Pachino, il caso Acqua azzurra dopo la chiusura di un reparto: 54 tamponi tutti negativi per i lavoratori

Da sabato è stato chiuso il reparto “Selezione pesce” a causa di 1 dipendente contagiato e in via precauzionale sono in isolamento fiduciario 27 lavoratori

Cinquantaquattro tamponi, tutti negativi al Covid19. È un sospiro di sollievo quello che proviene dai reparti e dagli uffici dell’impianto di itticoltura Acqua azzurra, dopo la chiusura di un reparto intero avvenuta a causa di un dipendente risultato contagiato da Coronavirus.

Da sabato, infatti, la dirigenza dell’azienda ha scelto di sprangare i portoni del reparto “selezione pesce” dell’impianto di itticoltura, dopo il riscontro al tampone positivo al covid19 per un dipendente originario di Portopalo. Ed è scattato anche l’isolamento fiduciario per gli altri 27 lavoratori del reparto che hanno avuto contatti con il lavoratore positivo.

Per fugare ogni dubbio di contagio relativo a tutti gli altri dipendenti ed evitare il rischio di chiusura di altri reparti, la dirigenza di Acqua azzurra ha deciso di effettuare i tamponi a tutti gli altri 54 dipendenti.

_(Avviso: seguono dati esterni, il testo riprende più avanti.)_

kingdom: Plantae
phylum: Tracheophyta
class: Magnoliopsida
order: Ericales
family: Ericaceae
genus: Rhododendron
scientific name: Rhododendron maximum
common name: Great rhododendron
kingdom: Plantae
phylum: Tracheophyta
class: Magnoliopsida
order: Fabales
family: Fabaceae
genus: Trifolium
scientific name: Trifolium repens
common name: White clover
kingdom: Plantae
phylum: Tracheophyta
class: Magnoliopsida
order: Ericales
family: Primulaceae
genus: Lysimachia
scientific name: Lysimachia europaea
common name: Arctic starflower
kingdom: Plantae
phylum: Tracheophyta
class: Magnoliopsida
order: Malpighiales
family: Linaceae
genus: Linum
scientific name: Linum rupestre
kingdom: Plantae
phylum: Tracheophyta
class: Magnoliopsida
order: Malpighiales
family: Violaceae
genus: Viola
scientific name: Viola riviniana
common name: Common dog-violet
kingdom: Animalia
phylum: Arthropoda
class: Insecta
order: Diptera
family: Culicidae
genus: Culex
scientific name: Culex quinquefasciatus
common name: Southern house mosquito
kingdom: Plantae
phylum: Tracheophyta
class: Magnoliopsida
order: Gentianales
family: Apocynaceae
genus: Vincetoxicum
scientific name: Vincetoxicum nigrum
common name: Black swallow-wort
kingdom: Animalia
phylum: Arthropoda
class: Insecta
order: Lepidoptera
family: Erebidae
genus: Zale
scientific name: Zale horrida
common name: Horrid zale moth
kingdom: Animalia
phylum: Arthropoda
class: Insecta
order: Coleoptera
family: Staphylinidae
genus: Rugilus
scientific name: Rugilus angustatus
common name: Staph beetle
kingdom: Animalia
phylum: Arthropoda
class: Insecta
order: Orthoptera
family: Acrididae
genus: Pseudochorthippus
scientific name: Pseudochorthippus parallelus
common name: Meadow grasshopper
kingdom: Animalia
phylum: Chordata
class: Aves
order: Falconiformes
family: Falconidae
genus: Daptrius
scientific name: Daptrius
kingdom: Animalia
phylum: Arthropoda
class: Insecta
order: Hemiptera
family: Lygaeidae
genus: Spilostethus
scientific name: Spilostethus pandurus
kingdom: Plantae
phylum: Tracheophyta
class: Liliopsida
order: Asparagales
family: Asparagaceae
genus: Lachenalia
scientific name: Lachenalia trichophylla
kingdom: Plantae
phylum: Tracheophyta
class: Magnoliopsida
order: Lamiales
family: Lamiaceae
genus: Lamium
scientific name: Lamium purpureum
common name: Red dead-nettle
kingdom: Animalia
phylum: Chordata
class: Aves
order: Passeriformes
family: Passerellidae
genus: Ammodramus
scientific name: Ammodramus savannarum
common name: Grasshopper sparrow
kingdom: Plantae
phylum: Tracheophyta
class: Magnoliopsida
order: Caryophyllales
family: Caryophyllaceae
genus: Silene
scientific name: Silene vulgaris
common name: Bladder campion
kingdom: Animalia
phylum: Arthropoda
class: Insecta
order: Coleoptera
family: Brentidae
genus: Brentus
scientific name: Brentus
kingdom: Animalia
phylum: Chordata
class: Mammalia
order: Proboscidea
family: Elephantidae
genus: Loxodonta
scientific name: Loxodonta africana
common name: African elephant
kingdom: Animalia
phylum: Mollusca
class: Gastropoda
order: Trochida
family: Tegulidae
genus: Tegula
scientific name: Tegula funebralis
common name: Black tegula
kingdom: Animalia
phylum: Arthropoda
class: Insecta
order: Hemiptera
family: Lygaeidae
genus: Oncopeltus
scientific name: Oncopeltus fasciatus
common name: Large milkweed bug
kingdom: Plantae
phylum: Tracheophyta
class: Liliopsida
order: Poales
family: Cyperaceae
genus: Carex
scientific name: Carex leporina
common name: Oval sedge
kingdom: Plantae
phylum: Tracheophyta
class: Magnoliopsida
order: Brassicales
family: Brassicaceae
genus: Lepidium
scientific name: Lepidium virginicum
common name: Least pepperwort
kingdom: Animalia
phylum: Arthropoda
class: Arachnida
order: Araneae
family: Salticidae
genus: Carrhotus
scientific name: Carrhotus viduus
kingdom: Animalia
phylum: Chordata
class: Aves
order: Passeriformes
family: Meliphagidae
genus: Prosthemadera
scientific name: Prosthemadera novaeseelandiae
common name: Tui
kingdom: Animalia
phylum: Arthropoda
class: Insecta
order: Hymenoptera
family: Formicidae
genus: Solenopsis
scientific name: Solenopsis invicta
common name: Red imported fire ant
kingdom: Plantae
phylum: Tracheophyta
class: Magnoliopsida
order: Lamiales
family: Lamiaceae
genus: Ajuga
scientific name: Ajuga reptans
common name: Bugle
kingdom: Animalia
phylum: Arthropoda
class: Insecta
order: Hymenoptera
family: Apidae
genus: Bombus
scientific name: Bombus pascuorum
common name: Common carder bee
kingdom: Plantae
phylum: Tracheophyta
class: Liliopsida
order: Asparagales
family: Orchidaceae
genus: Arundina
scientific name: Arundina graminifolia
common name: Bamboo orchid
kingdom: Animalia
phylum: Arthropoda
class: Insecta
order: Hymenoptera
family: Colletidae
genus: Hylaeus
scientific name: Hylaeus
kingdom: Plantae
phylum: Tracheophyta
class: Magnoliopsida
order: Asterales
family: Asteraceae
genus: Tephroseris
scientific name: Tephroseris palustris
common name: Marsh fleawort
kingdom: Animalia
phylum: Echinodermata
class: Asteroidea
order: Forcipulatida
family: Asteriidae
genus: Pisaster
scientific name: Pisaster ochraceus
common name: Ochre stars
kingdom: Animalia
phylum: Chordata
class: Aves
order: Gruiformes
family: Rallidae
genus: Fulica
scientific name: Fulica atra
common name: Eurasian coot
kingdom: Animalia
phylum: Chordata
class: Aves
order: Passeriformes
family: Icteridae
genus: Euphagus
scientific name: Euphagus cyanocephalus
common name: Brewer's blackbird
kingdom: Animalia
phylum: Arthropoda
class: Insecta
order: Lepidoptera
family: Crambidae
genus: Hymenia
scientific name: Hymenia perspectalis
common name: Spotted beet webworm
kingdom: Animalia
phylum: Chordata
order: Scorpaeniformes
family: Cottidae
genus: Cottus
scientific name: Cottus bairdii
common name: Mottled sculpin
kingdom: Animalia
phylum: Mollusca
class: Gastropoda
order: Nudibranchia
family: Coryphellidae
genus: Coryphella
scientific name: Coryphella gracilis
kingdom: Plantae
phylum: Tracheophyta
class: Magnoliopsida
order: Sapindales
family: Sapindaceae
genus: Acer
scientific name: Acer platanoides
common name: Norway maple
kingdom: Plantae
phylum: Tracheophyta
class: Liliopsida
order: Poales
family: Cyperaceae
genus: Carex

Tutti negativi i risultati dei tamponi – hanno fatto sapere dall’azienda Acqua azzurra – è stato scongiurato il peggio. I lavoratori stanno rispettando rigorosamente tutte le normative anticovid, indossando i dispositivi di protezione personale”.

I 27 lavoratori in isolamento fiduciario sono già stati presi in carico dall’Azienda sanitaria provinciale e presto effettueranno i tamponi.

Al momento, dunque, il bilancio all’acquacoltura è di un solo contagiato, 27 in isolamento fiduciario e un reparto chiuso in via precauzionale.